Working with multiple projects

If you work across multiple Relevance AI projects, add a separate MCP server entry for each:
{
  "mcpServers": {
    "relevance-project-1": {
      "command": "npx",
      "args": ["-y", "mcp-remote", "https://mcp.relevanceai.com/"]
    },
    "relevance-project-2": {
      "command": "npx",
      "args": ["-y", "mcp-remote", "https://mcp.relevanceai.com/"]
    }
  }
}
Each entry authenticates independently against its own project, so you can access tools and agents across all your projects without logging out and back in.
Alternatively, you can use a single connection and log out / log back in to switch projects — but the multi-connection approach above is preferred for convenience.

Add agent skills

The MCP server gives your AI assistant the ability to call Relevance AI tools, but it doesn’t know how to use them well. For better results, pair it with the agent skills repository — a local reference that teaches your assistant how to work with agents, tools, workforces, knowledge, and more.

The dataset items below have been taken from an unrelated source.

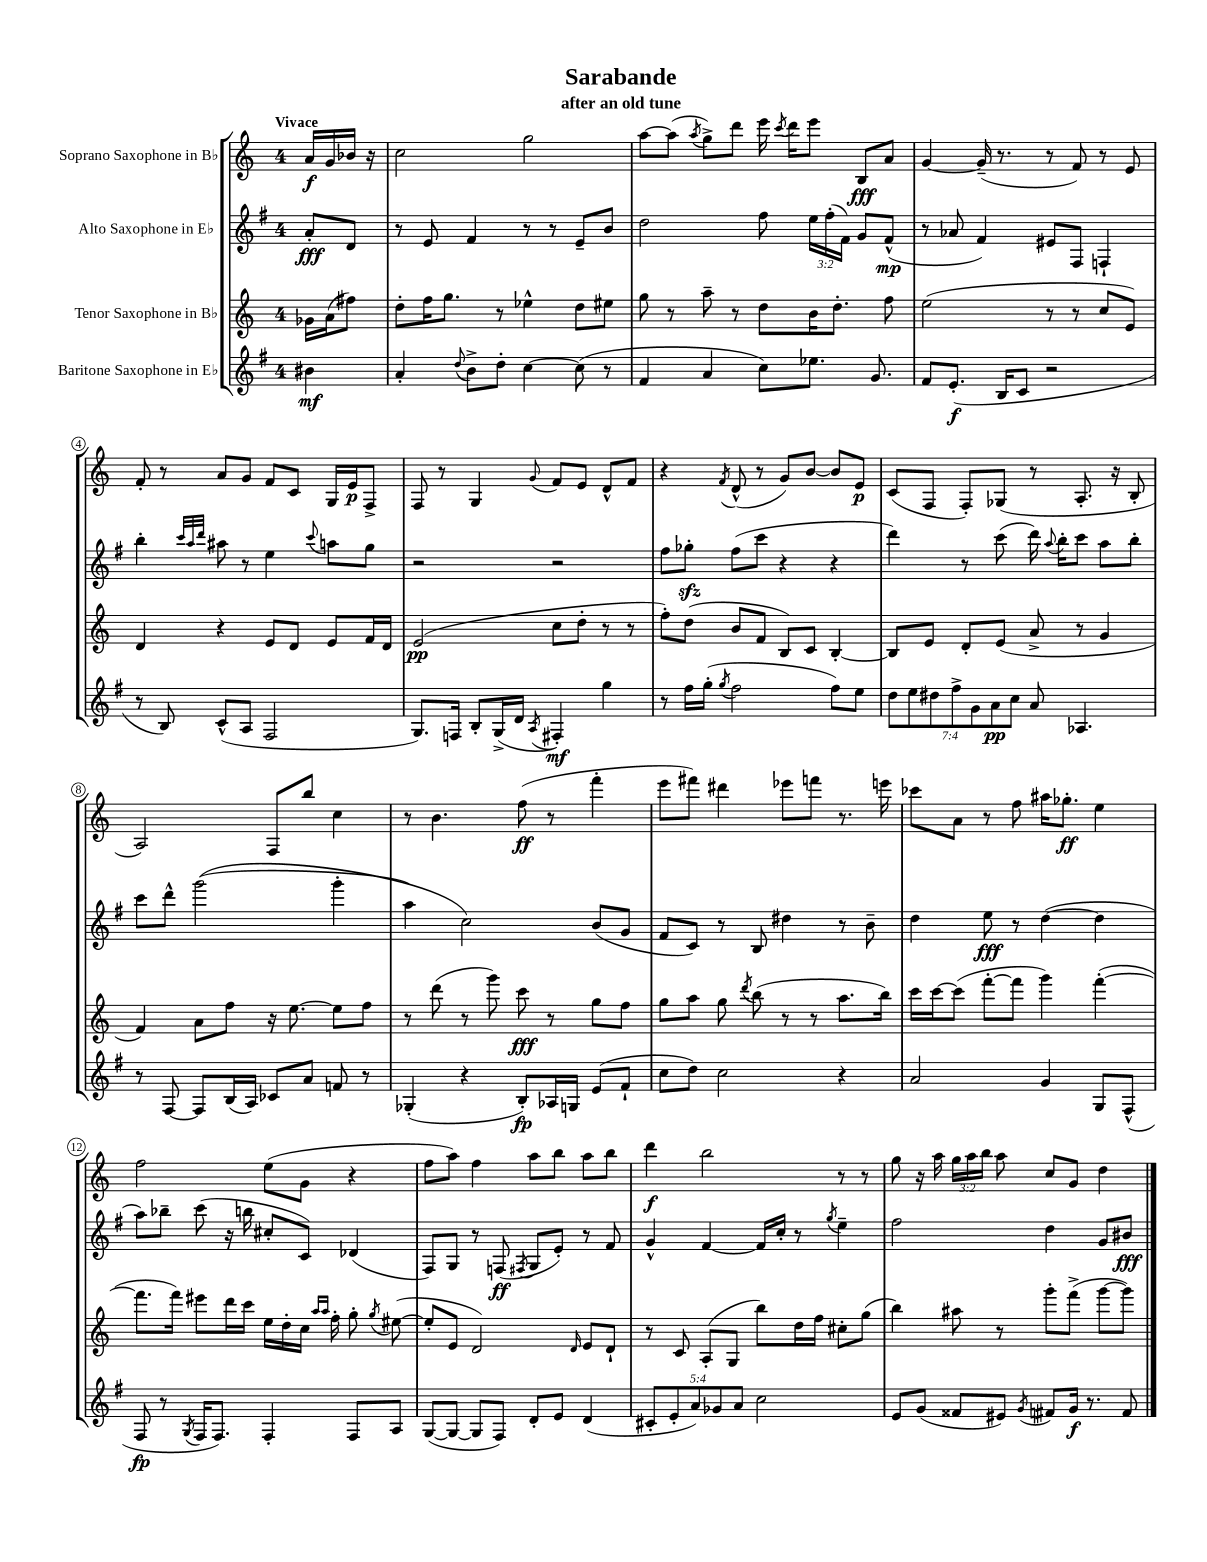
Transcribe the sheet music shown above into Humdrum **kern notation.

**kern	**kern	**kern	**kern
*staff4	*staff3	*staff2	*staff1
*clefG2	*clefG2	*clefG2	*clefG2
*k[f#]	*k[]	*k[f#]	*k[]
*M4/4	*M4/4	*M4/4	*M4/4
4b#\	16g-\LL	8a'/L	16a/LL
.	(16a\J	.	16g/
.	8ff#\J)	8d/J	16b-/JJ
.	.	.	16r
=	=	=	=
4a'/	8dd'\L	8r	2cc\
.	16ff\K	8e/	.
.	8.gg\J	.	.
8qqdd/	.	.	.
8b^\L	.	4f#/	.
8dd'\J	8r	.	.
[4cc\	4ee-^^\	8r	2gg\
.	.	8r	.
(8cc\]	8dd\L	8e~/L	.
8r	8ee#\J	8b/J	.
=	=	=	=
4f#/	8gg\	2dd\	[8aa\L
.	8r	.	(8aa\]J
.	.	.	8qaa/
4a/	8aa~\	.	8gg^\L)
.	8r	.	8ddd\J
8cc\L)	8dd\L	8ff#\	16eee\
.	.	.	8qccc/
.	.	.	16ddd\LK
8.ee-\J	16b\K	24ee\LL	8eee\J
.	.	(24ff#'\	.
.	8.dd'\J	.	.
.	.	24f#\JJ)	.
.	.	8g/L	8B/L
8.g/	.	.	.
.	8ff\	(8f#^^/J	8a/J
=	=	=	=
8f#/L	(2ee\	8r	[4g/
(8.e'/J	.	8a-/	.
.	.	4f#/)	(16g~/]
16B/LK	.	.	8.r
8c/J	.	.	.
2r	8r	8e#/L	8r
.	8r	8F#/J	8f/)
.	8cc/L	4F`/	8r
.	8e/J)	.	8e/
=	=	=	=
8r	4d/	4bb'\	8f'/
8B/)	.	.	8r
.	.	32qqccc/LLL	.
.	.	32qqaa/	.
.	.	32qqddd/JJJ	.
(8c^^/L	4r	8aa#\	8a/L
8A/J	.	8r	8g/J
2F#/	8e/L	4ee\	8f/L
.	8d/J	.	8c/J
.	.	8qqccc/	.
.	8e/L	8aa\L	16G/LL
.	.	.	16e/J
.	16f/L	8gg\J	8F^/J
.	16d/JJ	.	.
=	=	=	=
8.G/L)	(2e/	2r	8F/
.	.	.	8r
16F/Jk	.	.	.
8B'/L	.	.	4G/
(16G^/L	.	.	.
16d/JJ	.	.	.
8qA/	.	.	8qqg/
4F#'/)	8cc\L	2r	8f/L
.	8dd'\J	.	8e/J
4gg\	8r	.	8d^^/L
.	8r	.	8f/J
=	=	=	=
8r	8ff'\L)	8ff#\L	4r
16ff#\LL	(8dd\J	8gg-'\J	.
(16gg'\JJ	.	.	.
8qgg/	.	.	8qf/
2ff#\	8b/L	(8ff#\L	(8d^^/
.	8f/J	8ccc\J	8r
.	8B/L)	4r	8g/L)
.	8c/J	.	[8b/J
8ff#\L)	[4B'/	4r	8b/]L
8ee\J	.	.	8e/J
=	=	=	=
14dd\L	8B/]L	4ddd\)	(8c/L
14ee\	.	.	.
.	8e/J	.	8F/J
14dd#\	.	.	.
14ff#^\	.	.	.
.	8d'/L	8r	8F'/L)
14g\	.	.	.
14a\	.	.	.
.	(8e/J	(8ccc\	(8G-/J
14cc\J	.	.	.
8a/	8a^/	16ddd\)	8r
.	.	8qqaa/	.
.	.	16bb'\LK	.
4.A-/	8r	8ccc\J	8.A'/
.	4g/	8aa\L	.
.	.	.	16r
.	.	8bb'\J	8B'/
=	=	=	=
8r	4f/)	8ccc\L	2A/)
[8F#/	.	8ddd^^\J	.
8F#/]L	8a\L	&((2ggg\	.
(16B/L	8ff\J	.	.
16A/JJ)	.	.	.
8c-/L	16r	.	8F/L
.	[8.ee\	.	.
8a/J	.	.	8bb/J
8f/	8ee\]L	4ggg'\	4cc\
8r	8ff\J	.	.
=	=	=	=
(4G-'/	8r	4aa\)	8r
.	(8ddd\	.	4.b\
4r	8r	2cc\&)	.
.	8ggg\)	.	.
8B'/L)	8ccc\	.	(8ff\
16A-/L	8r	.	8r
16G/JJ	.	.	.
(8e/L	8gg\L	(8b/L	4fff'\
8f#`/J	8ff\J	8g/J	.
=	=	=	=
8cc\L	8gg\L	8f#/L	8eee\L
8dd\J)	8aa\J	8c/J)	8fff#\J)
2cc\	8gg\	8r	4ddd#\
.	8qddd/	.	.
.	(8bb\	8B/	.
.	8r	4dd#\	8eee-\L
.	8r	.	8fff\J
4r	8.aa\L	8r	8.r
.	.	8b~\	.
.	16bb\Jk)	.	16eee\
=	=	=	=
2a/	16ccc\LL	4dd\	8ccc-\L
.	[16ccc\J	.	.
.	(8ccc\]J	.	8a\J
.	[8fff'\L	8ee\	8r
.	8fff\]J	8r	8ff\
4g/	4ggg\)	([4dd\	16aa#\LK
.	.	.	8.gg-'\J
8G/L	([4fff'\	4dd\]	4ee\
(8F#^^/J	.	.	.
=	=	=	=
8F#/	8.fff\]L	8aa\L)	2ff\
8r	.	8bb-~\J	.
.	16fff\Jk)	.	.
8qG/	.	.	.
16F#/LK	8eee#\L	(8ccc\	.
8.F#/J)	.	.	.
.	16ddd\L	16r	.
.	16ccc\JJ	16bb\	.
4F#'/	16ee\LL	8cc#'/L	(8ee\L
.	16dd'\	.	.
.	16cc\JJ	8c/J)	8g\J
.	16qqaa/LL	.	.
.	16qqaa/JJ	.	.
.	16ff'\	.	.
8F#/L	8gg'\	(4d-/	4r
.	8qgg/	.	.
8A/J	([8ee#\	.	.
=	=	=	=
([8G/L	8ee#'/]L	8F#/L)	8ff\L
8G/_J	8e/J	8G/J	8aa\J)
8G/]L	2d/)	8r	4ff\
8F#/J)	.	(8F/	.
.	.	8qF#/	.
8d'/L	.	8G/L	8aa\L
8e/J	.	8e'/J)	8bb\J
.	16qqd/	.	.
(4d/	8e/L	8r	8aa\L
.	8d`/J	8f#/	8bb\J
=	=	=	=
10c#'/L	8r	4g^^/	4ddd\
10e'/	.	.	.
.	8c/	.	.
10a/)	.	.	.
.	(8A'/L	[4f#/	2bb\
10g-/	.	.	.
.	8G/J	.	.
10a/J	.	.	.
2cc\	8bb\L)	16f#/]LL	.
.	.	16cc'/JJ	.
.	16dd\L	8r	.
.	16ff\JJ	.	.
.	.	8qgg/	.
.	8cc#'\L	4ee~\	8r
.	(8gg\J	.	8r
=	=	=	=
8e/L	4bb\)	2ff#\	8gg\
(8g/J	.	.	16r
.	.	.	16aa\
8f##/L	8aa#\	.	24gg\LL
.	.	.	24aa\
.	.	.	24bb\JJ
8e#/J)	8r	.	8aa\
8qg/	.	.	.
8f#/L	8ggg'\L	4dd\	8cc/L
16g/Jk	(8fff^\J	.	8g/J
8.r	.	.	.
.	[8ggg\L	8g/L	4dd\
8f#/	8ggg\]J)	8b#/J	.
==	==	==	==
*-	*-	*-	*-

Handling long-running agent executions

When triggering agents via MCP, you have two execution modes available depending on how long your agent takes to complete.

Execution modes

The relevance_trigger_agent tool waits for the agent to finish and returns the result directly. It has a 120-second timeout, so use it for agents that complete quickly — single-step agents with minimal tool usage and no workforce nodes.
If you encounter timeout errors with relevance_trigger_agent, switch to the async pattern. Agents with workforce nodes should always use async execution.

Async execution workflow

1

Trigger the agent

Call relevance_trigger_agent_async with your agent parameters. This returns immediately with a conversation_id.
2

Poll for results

Use relevance_poll_agent_result with the conversation_id to check the execution status. Poll every 3-5 seconds until the status is complete or failed.
3

Retrieve the results

The status will be working or in progress while the agent is executing, complete when results are available, or failed if an error occurred. Once complete, the poll response contains the agent’s output.

Troubleshooting

  • Make sure you have an active Relevance AI account
  • Check that you have access to the project you are trying to connect to
  • Try removing and re-adding the MCP server connection
  • Verify that you have tools configured in your Relevance AI project
  • Check that you are authenticated to the correct project
  • Try disconnecting and reconnecting the MCP server
  • Ensure you have a stable internet connection
  • Check that https://mcp.relevanceai.com/ is accessible from your network
  • Try removing and re-adding the MCP server connection in your client
  • Try clearing the auth cache: rm -rf ~/.mcp-auth
Timeout errors from relevance_trigger_agent mean your agent exceeded the 120-second synchronous limit. Switch to relevance_trigger_agent_async and relevance_poll_agent_result instead. See handling long-running agent executions for the full workflow. Agents with workforce nodes, multi-step chains, or complex workflows should always use the async pattern.

Frequently asked questions (FAQs)

The Model Context Protocol (MCP) is an open standard that allows AI clients to connect to external tools and data sources. It provides a standardized way for AI assistants to access your Relevance AI workspace.
The MCP server itself is free. You will be billed for any Relevance AI usage (agent runs, tool executions, etc.) according to your plan.
Yes. You can connect to the Relevance AI MCP server from as many clients as you like simultaneously. Each client authenticates independently.
Authentication tokens may expire after a period of inactivity. If you are prompted to re-authenticate, simply follow the login flow again.
The MCP server exposes the tools and agents available in the project you authenticated against. To control access, organize your tools across different projects and authenticate each connection to the appropriate project.